Но она не могла остаться. Я всегда держалась за людей, а они всегда уходили.
Я не могла удержаться. Я снова дотронулась до вялой руки Огаста.
- Не оставляй меня, Огги, - я знала, что он не слышал меня, но все же. - Хорошо? Не уходи.
- С ним все будет хорошо, - Кристоф обнял меня за плечи. - Обещаю, он будет жить, моя пташка.
Я снова почти сломалась прямо здесь. Моя рука обернулась вокруг талии Кристофа, когда я выпрямилась. Я наклонилась к нему, а он не двигался. Как если бы я оперлась на статую. Он держался абсолютно неподвижно - жуткая неподвижность старого дампира. Он даже едва дышал.
Мои колени были как резина.
- Ты думаешь так? - я старалась не говорить так, будто просила. Класс, мой имидж жесткой девушки никогда не станет реальностью.
Я не была уверена, что заботилась на этот счет.
- Да, - Кристоф оттащил меня от кровати. - Он едва выжил, и он перевязан и напичкан лекарствами. Теперь все, что ему нужно, это отдых.
Я неохотно отошла, довольная, что опиралась на него. Чувство, когда все в порядке, но вы все же трясетесь, уходило, и я потерпела крах. Такое чувство, что моя голова была тыквой, балансирующей на слишком тонкой шее, руки и ноги продолжали странно трястись, и темные, маленькие пятнышки начали танцевать на краю моего сознания.
- Кристоф?
Он вывел меня через дверь, тихо закрыл ее. Он обхватил меня, и пошел через больничное крыло, мои ноги волочились по каменному полу.
- Что?
Я хотела сказать ему, что мне надо увидеть Пепла. Я хотела сказать ему, что собиралась искать Грейвса, так как теперь у нас было время, правильно? Я также хотела попросить его присесть и объяснить мне все с самого начала про Анну. Я хотела - нет, мне надо было знать, как так случилось, что она дошла до такого.
Но теплое пятно в середине живота постоянно сжималось. Боль, главным образом, ушла, но я была слабой, как новорожденный котенок. Я чувствовала себя точно такой же - слепой и издающей шум. Я все еще пыталась задать ему все вопросы, на которые мне отчаянно нужны были ответы, когда он нежно успокоил меня и, наполовину неся на себе, увел.
Глава 33
Белый свет, запах лимонного чистящего средства, пыли, свежего воздуха. И свежеприготовленного яблочного пирога. Маленькие лучики солнечного света заглянули под мои веки.
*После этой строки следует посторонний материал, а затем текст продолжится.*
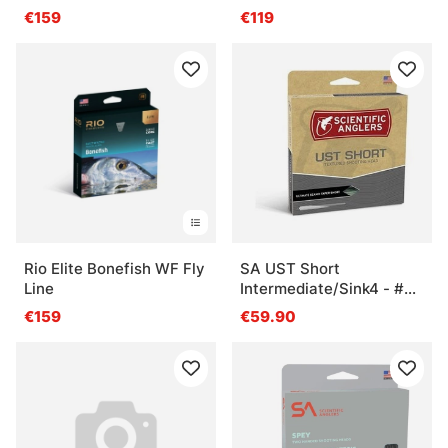
F/H/I Fly Line
€159
€119
Rio Elite Bonefish WF Fly
SA UST Short
Line
Intermediate/Sink4 - #
8/9 - 34g
€159
€59.90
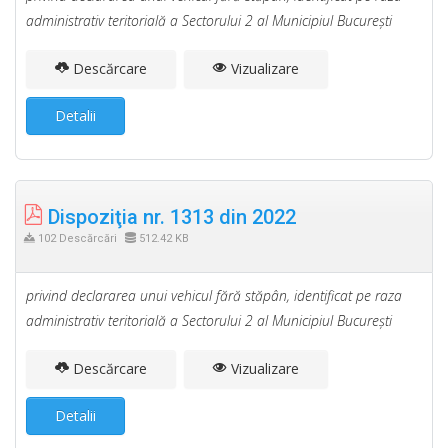
administrativ teritorială a Sectorului 2 al Municipiul Bucureşti
Descărcare
Vizualizare
Detalii
Dispoziţia nr. 1313 din 2022
102 Descărcări
512.42 KB
privind declararea unui vehicul fără stăpân, identificat pe raza
administrativ teritorială a Sectorului 2 al Municipiul Bucureşti
Descărcare
Vizualizare
Detalii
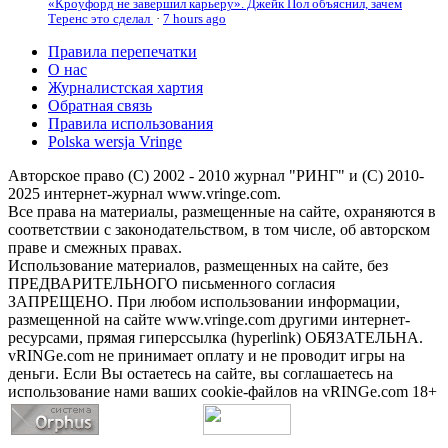
«Кроуфорд не завершил карьеру». Джейк Пол объяснил, зачем
Теренс это сделал
·
7 hours ago
Правила перепечатки
О нас
Журналистская хартия
Обратная связь
Правила использования
Polska wersja Vringe
Авторское право (С) 2002 - 2010 журнал "РИНГ" и (С) 2010-
2025 интернет-журнал www.vringe.com.
Все права на материалы, размещенные на сайте, охраняются в
соответствии с законодательством, в том числе, об авторском
праве и смежных правах.
Использование материалов, размещенных на сайте, без
ПРЕДВАРИТЕЛЬНОГО письменного согласия
ЗАПРЕЩЕНО. При любом использовании информации,
размещенной на сайте www.vringe.com другими интернет-
ресурсами, прямая гиперссылка (hyperlink) ОБЯЗАТЕЛЬНА.
vRINGe.com не принимает оплату и не проводит игры на
деньги. Если Вы остаетесь на сайте, вы соглашаетесь на
использование нами ваших cookie-файлов на vRINGe.com 18+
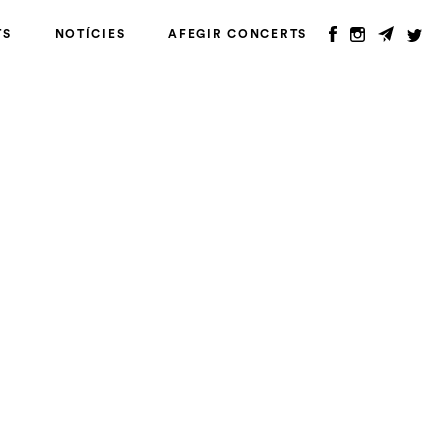
TS
NOTÍCIES
AFEGIR CONCERTS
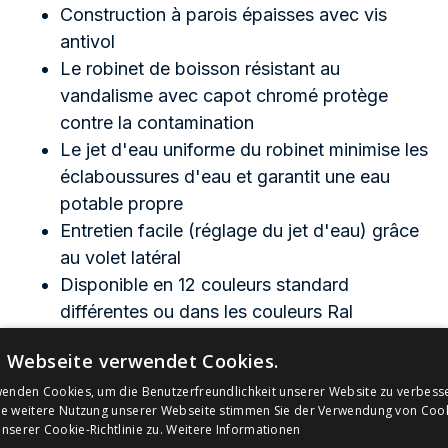
Construction à parois épaisses avec vis
antivol
Le robinet de boisson résistant au
vandalisme avec capot chromé protège
contre la contamination
Le jet d'eau uniforme du robinet minimise les
éclaboussures d'eau et garantit une eau
potable propre
Entretien facile (réglage du jet d'eau) grâce
au volet latéral
Disponible en 12 couleurs standard
différentes ou dans les couleurs Ral
souhaitées
e Webseite verwendet Cookies.
Idéal pour une utilisation en extérieur
En option : version résistante au gel pour un
wenden Cookies, um die Benutzerfreundlichkeit unserer Website zu verbess
ie weitere Nutzung unserer Webseite stimmen Sie der Verwendung von Coo
fonctionnement continu en hiver
serer Cookie-Richtlinie zu.
Weitere Informationen
(fonctionnement toute l'année)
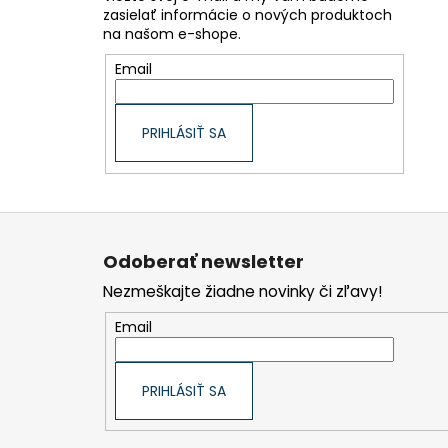
zasielať informácie o nových produktoch
na našom e-shope.
Email
PRIHLÁSIŤ SA
Z
á
p
Odoberať newsletter
ä
t
Nezmeškajte žiadne novinky či zľavy!
i
e
Email
PRIHLÁSIŤ SA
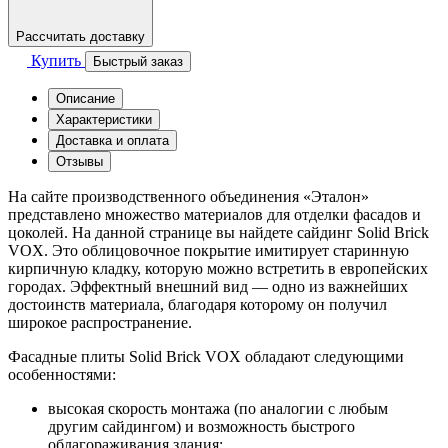
Рассчитать доставку
Купить
Быстрый заказ
Описание
Характеристики
Доставка и оплата
Отзывы
На сайте производственного объединения «Эталон»
представлено множество материалов для отделки фасадов и
цоколей. На данной странице вы найдете сайдинг Solid Brick
VOX. Это облицовочное покрытие имитирует старинную
кирпичную кладку, которую можно встретить в европейских
городах. Эффектный внешний вид — одно из важнейших
достоинств материала, благодаря которому он получил
широкое распространение.
Фасадные плиты Solid Brick VOX обладают следующими
особенностями:
высокая скорость монтажа (по аналогии с любым
другим сайдингом) и возможность быстрого
облагораживания здания;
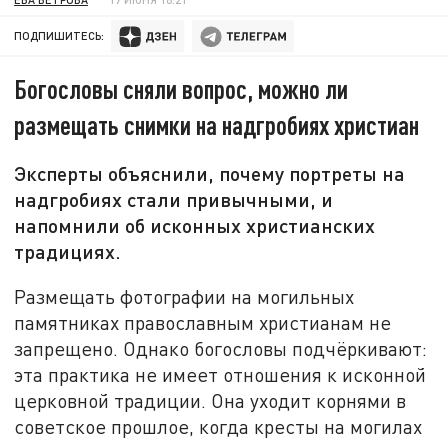
ПОДПИШИТЕСЬ:
Богословы сняли вопрос, можно ли
размещать снимки на надгробиях христиан
Эксперты объяснили, почему портреты на
надгробиях стали привычными, и
напомнили об исконных христианских
традициях.
Размещать фотографии на могильных
памятниках православным христианам не
запрещено. Однако богословы подчёркивают:
эта практика не имеет отношения к исконной
церковной традиции. Она уходит корнями в
советское прошлое, когда кресты на могилах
Но я не могла просто лежать там. У меня были дела. Поэтому, когда я перевернулась и застонала, приоткрывая глаза в сотый раз, я поняла, что смотрела на потолок. Бриллианты и розы были рельефными. У меня в глазах плясали точки, поэтому я моргнула и протерла их. Руки не болели, лицо тоже.
Конечно, я чувствовала себя сбитой с толку, но в целом хорошо. Я зевнула и села, поняла, что была в свитере Кристофа и в трусиках, и сделала пометку в голове прекратить просыпаться без одежды. Мои джинсы, пропитанные кровью и другой фигней, лежали на полу возле кровати вместе с носками.
Это была все та же комната. Солнечный свет лился через окна, комод светился, каждый его дюйм был абсолютно чистым. Книги на раздельных сосновых полках смотрели на меня, корешки книг - закрытые лица. Моя мама когда-нибудь сидела здесь, сжимая покрывало и протирая глаза, и интересовалась, что, черт возьми ей делать дальше?